Mary Sue Candies, north of Baltimore, caters to your need for a sugar fix. But, owner Bill Buppert argues federal policy needs a fix of its own.

"It makes it difficult for us to compete," he said, "it makes it difficult for us to reinvest in our business because we're at a disadvantage."

Buppert buys a lot of sugar to keep the assembly line running. He wouldn't provide an exact figure, but characterized it as several million pounds a year.

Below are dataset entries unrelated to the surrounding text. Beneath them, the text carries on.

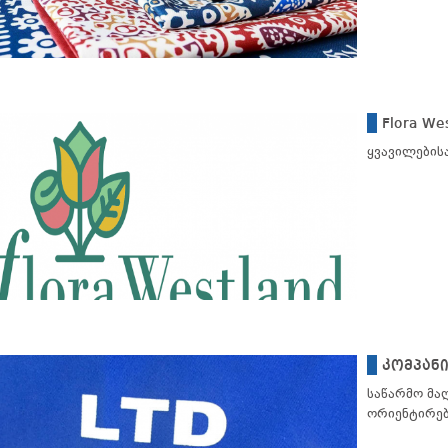
Flora W
ყვავილებისა
კომპანი
საწარმო მა
ორიენტირე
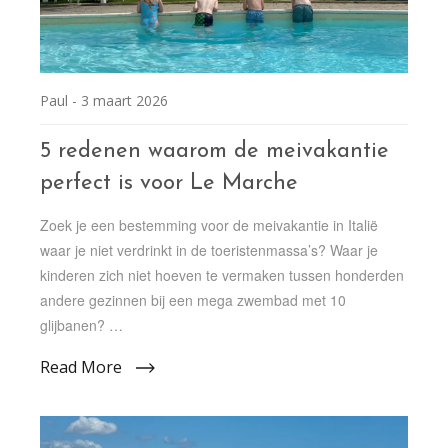
Paul -
3 maart 2026
5 redenen waarom de meivakantie
perfect is voor Le Marche
Zoek je een bestemming voor de meivakantie in Italië
waar je niet verdrinkt in de toeristenmassa’s? Waar je
kinderen zich niet hoeven te vermaken tussen honderden
andere gezinnen bij een mega zwembad met 10
glijbanen? …
Read More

He said each pound costs him 10 cents more than it should.

Trade groups representing food and beverage companies say sugar gets protections other commodities don't. "We're not looking to scrap the sugar program, we're just looking to reform it," said of lobbying efforts, "this is a very balanced, I would use the word 'vanilla' approach to things.

Broadly speaking, the industry want to convince Congress to reduce the guaranteed price for U.S. sugar producers, and lift some restrictions on the flow of cheaper foreign sugar into the country.

Farmers who count on sugar aren't fond of the calls for reform. "We would probably go out of business in a few years," said Jim Harper of Cheneyville, Louisiana.

Harper said he and his peers in Louisiana and across the country are the backbone of their local economies.
Harper said the foreign market is cheaper because that's where producers dump sugar when they have too much. He argues that, for the most part, U.S. consumers pay less for sugar than their foreign peers do within their own domestic market.

"We don't need any changes, we think it's a great value for the American consumer," said Harper of the status quo.

The U.S. House is expected to wrap up its Farm Bill debate soon. If those pushing for reform get their way, U.S. Agriculture Secretary Sonny Perdue would have more power to determine just how much foreign sugar can hit the market here in the United States.

Asked to whether the country ought to change its sugar policy, he said free trade is not the goal.

"We want fair trade, and I think the sugar negotiations that we had with Mexico, last year, most everybody seems to be happy with that, the sugar beet growers, the cane growers, the sugar processors," he said, "we continue to hear something from confectioners, that they would like lower prices, but all of us would like lower prices."